- **EXERCISES**:
1. Reproduce everything in the blog discussion from "Julie McCrossin hosted" down to "to the audience/reader.", replacing "English Literature" with "History" wherever it occurs.
2. According to the blog discussion, where is the IB headquarters located?

- **READING TEXT**:

* * * * * * * * *

My son, going into Year 12 next year, is really happy about this. I agree with him that teaching “Theory” derived from the kind of third-hand postmodernism that was, until recently, dominant in Australian humanities departments is a waste of time, and an unreasonable imposition on students who are conscripted into this course on the assumption that they are going to learn about English (the language, not the academic specialisation of the same name).
On the other hand, I don’t look back to the Golden Age of courses on (how to write essays about) Shakespeare and the Canon with any great enthusiasm either. What I’d like for my kids to get out of high school English is an ability to write well in a variety of modes and (if possible) a love of literature. I don’t think courses in literary criticism (traditional, modern or postmodern) do much for either goal. As far as love of literature goes, they’re usually counterproductive.
More on this from Mark Bahnisch
{ 16 comments }
Laura Carroll 08.04.05 at 2:08 am
Fair enough, John, but how can a person learn to write if he doesn’t also learn to read?
Julie McCrossin hosted a reasonable and non-alarmist conversation on RN about this topic earlier in the week, I’m sure it’s available for MP3 download by now. Maybe your son might listen to it? I think sixteen or seventeen is perhaps a little too young to make up one’s mind on the merits or otherwise of recent developments in literary studies.
Robert Wiblin 08.04.05 at 3:02 am
Hi John, I came to Blogs, Wikis and CC at the AFOI. I study English Literature in the IB diploma and I’ve been thinking about whether I agree with this move. Our cillibus is almost entirely critical literacy based. In every case you have to point out a literary device and then describe how it helps reveal the author’s message/theme/ideas etc to the audience/reader.
If you’re good at it, it’s a fun game of ‘find the hidden meaning’. It opens you up to interesting ideas expressed by readers you probably otherwise wouldn’t read. It also forces you to analyse what they’re saying in some depth. If you’re not good at it (that’s about half of people) then you grow to hate it, and think it’s rediculously pointless, difficult and an evil plot designed by evil people in Wales (IB headquarters) to screw you around. In general I think I’ve found it engaging and fun when the books I was studying were worth studying (The Outsider) but thought it was stupid when I was studying books or which the method was not applicable (Antigone) or just not literature (Like Water for Chocolate). Nonetheless, I’ve gotten better at playing this game over time and it is sort of fun.
The problem with that article is that it has a really poorly written sentence and a blatant ‘overreading’ of a text which does not have hidden meaning and then concludes: all critical literacy is nonsense. Stupid reasoning. The fact that you can analyse the meaning of a text prosaically or read more into a text than is actually meant does not make all analysis silly. On the other hand, this sort of stuff should be criticised rather than encouraged.
Personally I agree that the balance in the english curriculum has swung too far towards meaning analysis and too far away from explaining why a text is enjoyable or well-written irrespective of what the author is saying. On the other hand, it would be dangerous for the pendulum to swing back to the point where banal writing with no reference to the author and their intention is fine (I like this book because the characters are entertaining… etc). Presumably the two should be meshed so that we can both point out the author’s message and the method that it is expressed with the reasons why the text is enjoyable.

* * * * * * * * *

- **Dataset items**:
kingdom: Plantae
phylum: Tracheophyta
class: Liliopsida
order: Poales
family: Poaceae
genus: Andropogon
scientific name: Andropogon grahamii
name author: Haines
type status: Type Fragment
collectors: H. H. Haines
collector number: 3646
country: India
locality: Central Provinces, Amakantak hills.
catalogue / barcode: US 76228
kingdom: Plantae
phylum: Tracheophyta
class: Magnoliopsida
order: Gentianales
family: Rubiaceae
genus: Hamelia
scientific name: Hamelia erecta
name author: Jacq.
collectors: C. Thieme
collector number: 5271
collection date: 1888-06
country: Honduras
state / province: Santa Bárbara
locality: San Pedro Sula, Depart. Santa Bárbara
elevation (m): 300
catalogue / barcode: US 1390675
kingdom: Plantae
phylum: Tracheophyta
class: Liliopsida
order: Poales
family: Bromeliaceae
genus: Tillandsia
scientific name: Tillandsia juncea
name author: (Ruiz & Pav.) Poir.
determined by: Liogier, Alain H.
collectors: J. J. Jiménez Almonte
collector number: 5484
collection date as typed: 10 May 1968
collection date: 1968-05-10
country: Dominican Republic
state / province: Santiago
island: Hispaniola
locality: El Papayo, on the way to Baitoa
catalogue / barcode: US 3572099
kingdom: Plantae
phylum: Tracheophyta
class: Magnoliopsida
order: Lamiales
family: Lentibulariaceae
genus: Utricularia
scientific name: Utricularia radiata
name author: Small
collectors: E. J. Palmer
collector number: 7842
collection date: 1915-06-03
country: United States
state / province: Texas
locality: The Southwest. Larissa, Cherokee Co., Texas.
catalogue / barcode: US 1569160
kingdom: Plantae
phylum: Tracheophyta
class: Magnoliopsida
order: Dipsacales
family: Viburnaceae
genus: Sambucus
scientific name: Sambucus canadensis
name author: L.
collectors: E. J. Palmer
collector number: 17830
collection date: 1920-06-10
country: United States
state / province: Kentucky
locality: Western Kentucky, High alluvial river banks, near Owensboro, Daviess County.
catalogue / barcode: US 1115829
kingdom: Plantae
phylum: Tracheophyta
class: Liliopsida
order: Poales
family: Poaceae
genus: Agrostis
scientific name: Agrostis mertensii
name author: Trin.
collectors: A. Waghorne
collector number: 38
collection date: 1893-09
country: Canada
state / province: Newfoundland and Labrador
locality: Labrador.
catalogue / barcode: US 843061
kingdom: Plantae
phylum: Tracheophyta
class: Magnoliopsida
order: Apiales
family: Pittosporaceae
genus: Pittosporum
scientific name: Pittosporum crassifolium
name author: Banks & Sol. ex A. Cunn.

* * * * * * * * *

- **SOLUTIONS TO THE PROBLEMS**:
1.
Julie McCrossin hosted a reasonable and non-alarmist conversation on RN about this topic earlier in the week, I’m sure it’s available for MP3 download by now. Maybe your son might listen to it? I think sixteen or seventeen is perhaps a little too young to make up one’s mind on the merits or otherwise of recent developments in literary studies.
Robert Wiblin 08.04.05 at 3:02 am
Hi John, I came to Blogs, Wikis and CC at the AFOI. I study History in the IB diploma and I’ve been thinking about whether I agree with this move. Our cillibus is almost entirely critical literacy based. In every case you have to point out a literary device and then describe how it helps reveal the author’s message/theme/ideas etc to the audience/reader.

2. In Wales.